The émigrés primarily settled in London and Soho since the latter had grown into a thriving French cultural district, complete with French hotels and cuisine, although it had long been a haven for French exiles and had housed many thousands of Frenchmen since the last mass migration, which occurred in reaction to the revocation of the Edict of Nantes. Here, the French had a somewhat easier transition into English society, but to say that emigrating to the district was easy is to dismiss how truly austere their circumstance; "money remained a chronic concern and hunger a constant companion" (Whittaker). Most people just followed the trades that they had in France, and aristocrats found themselves having to seek employment for the first time in years. Those who were educated often offered their services as instructors in French, dancing, and fencing. Those who had no knowledge of skills that would benefit them as labourers turned to crime.

The truly-elite émigrés settled in Marylebone, Richmond and Hampstead. The politics of those areas were extremely royalist. In contrast, the émigrés from the lower classes of society often settled in St. Pancras and St. George's Fields. Both areas facilitated the ability of the émigrés to maintain their Catholic faith. In St. Pancras, émigrés were allowed to use the Anglican church, and for occasions of particular significance, they were allowed to worship without any interference from the Anglican clergy. In St. George's Fields, the Chapel of Notre-Dame was opened in 1796. The poorer émigrés were an eclectic group. They included widows, men wounded in war, the elderly, the ecclesiastics, some provincial nobility and domestic servants. It has been noted that "there was little that these émigrés had in common besides their misfortunes and their stoic perseverance in the absence of any alternative" Malnutrition and poor living conditions led to an onslaught of maladies, and death did not quite put an end to their suffering, for even posthumously, their families were beset with the financial burden of administering their funeral rites.

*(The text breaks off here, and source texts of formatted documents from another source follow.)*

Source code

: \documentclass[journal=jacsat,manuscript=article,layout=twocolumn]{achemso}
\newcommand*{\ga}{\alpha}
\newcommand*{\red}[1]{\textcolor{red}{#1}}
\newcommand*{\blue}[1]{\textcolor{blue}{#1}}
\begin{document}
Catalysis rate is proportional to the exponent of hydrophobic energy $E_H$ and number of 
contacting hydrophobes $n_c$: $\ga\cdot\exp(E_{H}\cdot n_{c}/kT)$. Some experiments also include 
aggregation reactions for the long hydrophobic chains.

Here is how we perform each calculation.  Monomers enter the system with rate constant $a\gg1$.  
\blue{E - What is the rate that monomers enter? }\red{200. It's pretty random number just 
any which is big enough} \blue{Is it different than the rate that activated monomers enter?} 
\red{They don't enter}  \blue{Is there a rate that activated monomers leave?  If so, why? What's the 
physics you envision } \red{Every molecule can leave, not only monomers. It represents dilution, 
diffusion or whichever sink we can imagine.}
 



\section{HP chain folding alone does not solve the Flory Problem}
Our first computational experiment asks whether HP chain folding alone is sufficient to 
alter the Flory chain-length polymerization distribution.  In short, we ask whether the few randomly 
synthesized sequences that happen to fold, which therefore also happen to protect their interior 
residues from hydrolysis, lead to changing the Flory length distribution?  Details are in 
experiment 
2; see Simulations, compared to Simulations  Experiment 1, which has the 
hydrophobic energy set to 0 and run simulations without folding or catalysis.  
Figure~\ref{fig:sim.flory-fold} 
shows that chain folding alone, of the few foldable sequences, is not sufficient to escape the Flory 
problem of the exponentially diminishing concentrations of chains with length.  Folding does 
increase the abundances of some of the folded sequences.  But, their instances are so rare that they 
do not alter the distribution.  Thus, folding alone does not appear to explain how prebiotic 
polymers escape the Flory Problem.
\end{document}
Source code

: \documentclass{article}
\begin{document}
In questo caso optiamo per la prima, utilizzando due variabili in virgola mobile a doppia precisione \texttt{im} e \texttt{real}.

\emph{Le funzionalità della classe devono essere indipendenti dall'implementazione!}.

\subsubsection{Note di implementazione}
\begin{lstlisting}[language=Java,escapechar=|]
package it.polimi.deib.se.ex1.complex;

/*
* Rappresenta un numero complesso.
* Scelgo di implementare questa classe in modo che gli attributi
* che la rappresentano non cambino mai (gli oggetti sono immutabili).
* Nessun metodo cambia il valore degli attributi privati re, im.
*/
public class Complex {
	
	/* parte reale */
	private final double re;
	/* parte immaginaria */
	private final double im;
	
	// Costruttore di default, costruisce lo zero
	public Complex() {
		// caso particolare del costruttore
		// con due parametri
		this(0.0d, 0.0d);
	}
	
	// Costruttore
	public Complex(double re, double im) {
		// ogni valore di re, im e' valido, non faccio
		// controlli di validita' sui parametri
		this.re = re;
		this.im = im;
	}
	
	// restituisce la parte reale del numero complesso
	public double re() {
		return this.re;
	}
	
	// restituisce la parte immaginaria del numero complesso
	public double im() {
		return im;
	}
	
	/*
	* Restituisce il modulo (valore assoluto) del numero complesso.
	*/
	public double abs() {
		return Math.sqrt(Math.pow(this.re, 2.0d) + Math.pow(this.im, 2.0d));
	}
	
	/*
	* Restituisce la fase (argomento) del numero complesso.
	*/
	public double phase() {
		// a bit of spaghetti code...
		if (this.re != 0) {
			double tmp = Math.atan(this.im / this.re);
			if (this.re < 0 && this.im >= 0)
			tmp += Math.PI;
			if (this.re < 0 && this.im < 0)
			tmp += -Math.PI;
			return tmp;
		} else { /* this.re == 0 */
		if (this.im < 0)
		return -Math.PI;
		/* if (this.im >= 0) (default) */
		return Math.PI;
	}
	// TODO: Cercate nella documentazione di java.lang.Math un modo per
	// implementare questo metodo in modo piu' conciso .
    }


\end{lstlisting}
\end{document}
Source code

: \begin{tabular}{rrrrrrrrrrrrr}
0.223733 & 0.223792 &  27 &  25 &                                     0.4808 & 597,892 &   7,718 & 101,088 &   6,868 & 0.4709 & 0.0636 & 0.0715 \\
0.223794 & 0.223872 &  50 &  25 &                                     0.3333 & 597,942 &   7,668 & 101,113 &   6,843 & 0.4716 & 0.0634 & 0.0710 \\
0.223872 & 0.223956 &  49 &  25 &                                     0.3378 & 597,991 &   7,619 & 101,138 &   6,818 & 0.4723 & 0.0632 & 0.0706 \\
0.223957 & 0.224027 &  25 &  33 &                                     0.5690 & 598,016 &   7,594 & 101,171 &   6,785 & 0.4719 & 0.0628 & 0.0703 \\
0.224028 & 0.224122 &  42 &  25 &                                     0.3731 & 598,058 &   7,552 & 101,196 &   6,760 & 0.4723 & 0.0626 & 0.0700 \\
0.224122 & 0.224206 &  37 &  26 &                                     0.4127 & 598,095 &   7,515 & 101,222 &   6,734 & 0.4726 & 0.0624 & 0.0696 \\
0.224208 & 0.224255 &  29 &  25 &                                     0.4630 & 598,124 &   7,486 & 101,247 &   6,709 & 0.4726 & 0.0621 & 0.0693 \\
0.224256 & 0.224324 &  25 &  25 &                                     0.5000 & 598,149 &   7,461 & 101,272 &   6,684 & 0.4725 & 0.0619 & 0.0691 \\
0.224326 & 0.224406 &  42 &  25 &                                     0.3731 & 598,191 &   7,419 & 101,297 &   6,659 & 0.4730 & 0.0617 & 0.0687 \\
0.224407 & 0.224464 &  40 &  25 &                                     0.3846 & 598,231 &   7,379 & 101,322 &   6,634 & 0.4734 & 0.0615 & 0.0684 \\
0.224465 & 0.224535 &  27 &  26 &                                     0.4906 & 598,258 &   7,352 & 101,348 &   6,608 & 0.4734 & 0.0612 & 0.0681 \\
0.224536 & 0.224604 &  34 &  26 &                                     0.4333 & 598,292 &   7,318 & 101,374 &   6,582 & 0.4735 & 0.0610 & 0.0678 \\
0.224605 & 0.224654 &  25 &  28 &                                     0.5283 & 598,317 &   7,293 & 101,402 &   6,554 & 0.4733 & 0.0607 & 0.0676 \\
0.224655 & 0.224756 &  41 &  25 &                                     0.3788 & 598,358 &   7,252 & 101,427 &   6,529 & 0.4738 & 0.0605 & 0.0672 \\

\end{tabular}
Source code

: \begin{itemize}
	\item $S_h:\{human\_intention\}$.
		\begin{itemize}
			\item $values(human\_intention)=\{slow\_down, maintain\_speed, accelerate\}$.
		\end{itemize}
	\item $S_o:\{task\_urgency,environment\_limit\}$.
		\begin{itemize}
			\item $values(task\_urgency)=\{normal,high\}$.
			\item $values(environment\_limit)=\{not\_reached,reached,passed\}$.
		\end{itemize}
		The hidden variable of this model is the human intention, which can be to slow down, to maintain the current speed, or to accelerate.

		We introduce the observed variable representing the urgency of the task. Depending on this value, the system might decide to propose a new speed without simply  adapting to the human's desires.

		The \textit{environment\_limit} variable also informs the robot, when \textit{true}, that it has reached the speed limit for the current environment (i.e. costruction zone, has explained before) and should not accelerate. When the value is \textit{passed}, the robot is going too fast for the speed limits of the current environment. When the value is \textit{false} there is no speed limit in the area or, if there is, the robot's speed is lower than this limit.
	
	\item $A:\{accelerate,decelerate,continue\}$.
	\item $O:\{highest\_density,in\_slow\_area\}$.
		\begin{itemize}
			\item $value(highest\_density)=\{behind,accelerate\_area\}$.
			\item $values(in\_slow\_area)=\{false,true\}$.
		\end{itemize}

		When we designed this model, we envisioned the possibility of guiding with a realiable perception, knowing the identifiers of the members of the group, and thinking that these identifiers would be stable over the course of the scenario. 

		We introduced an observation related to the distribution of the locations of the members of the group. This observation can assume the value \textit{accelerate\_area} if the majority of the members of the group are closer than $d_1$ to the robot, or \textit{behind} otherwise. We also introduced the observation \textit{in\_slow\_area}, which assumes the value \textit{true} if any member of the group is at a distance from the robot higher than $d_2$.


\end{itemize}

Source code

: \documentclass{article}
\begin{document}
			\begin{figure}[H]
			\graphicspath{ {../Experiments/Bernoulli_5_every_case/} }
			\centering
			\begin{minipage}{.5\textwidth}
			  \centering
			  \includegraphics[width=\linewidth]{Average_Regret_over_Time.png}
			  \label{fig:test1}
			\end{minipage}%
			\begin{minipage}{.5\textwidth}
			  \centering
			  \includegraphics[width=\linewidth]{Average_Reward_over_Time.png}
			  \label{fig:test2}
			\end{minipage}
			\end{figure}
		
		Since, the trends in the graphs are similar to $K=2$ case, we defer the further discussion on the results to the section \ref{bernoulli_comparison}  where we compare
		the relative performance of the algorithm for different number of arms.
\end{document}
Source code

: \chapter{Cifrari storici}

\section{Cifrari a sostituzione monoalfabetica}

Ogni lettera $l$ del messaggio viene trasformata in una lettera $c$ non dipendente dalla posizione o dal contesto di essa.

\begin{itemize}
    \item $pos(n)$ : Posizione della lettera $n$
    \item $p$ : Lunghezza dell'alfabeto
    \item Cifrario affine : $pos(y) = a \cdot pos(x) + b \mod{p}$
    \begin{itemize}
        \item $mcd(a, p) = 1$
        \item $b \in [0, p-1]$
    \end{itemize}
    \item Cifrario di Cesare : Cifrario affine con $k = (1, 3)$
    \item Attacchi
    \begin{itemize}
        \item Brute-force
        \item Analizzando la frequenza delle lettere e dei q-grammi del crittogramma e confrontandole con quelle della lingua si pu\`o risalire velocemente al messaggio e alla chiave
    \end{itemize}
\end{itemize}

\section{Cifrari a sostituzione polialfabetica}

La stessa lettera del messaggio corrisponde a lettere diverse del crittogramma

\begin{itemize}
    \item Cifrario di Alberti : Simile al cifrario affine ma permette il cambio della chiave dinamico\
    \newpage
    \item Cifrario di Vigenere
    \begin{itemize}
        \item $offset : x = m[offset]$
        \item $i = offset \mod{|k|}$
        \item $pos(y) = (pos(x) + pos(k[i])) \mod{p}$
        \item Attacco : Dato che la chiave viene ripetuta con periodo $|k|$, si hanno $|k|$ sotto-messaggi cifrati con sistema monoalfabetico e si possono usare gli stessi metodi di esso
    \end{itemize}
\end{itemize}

The number of refugees fleeing into Britain reached its climax in autumn of 1792. In September alone, a total of nearly 4,000 refugees landed in Britain. The number of displaced persons who found themselves in Great Britain was high; although the exact number is debated, it is believed to be in the thousands. The uncontrolled influx of foreigners created significant anxiety in government circles and the wider community. After much debate, the Parliament of Great Britain passed the Aliens Act 1793, which served to regulate and reduce immigration. Those entering the country were required to give their names, ranks, occupations and addresses to the local justice of the peace . Those who did not comply were deported or imprisoned. Community concern at the influx of French refugees slowly abated as time passed and the circumstances of the French Revolution became better known, and there is considerable evidence of charitable and hospitable acts toward the émigrés. The Wilmot Committee, a private network of social elite, provided fiscal support to the refugees, and later, the government adopted a national relief campaign that gained support from both those with political clout and the masses.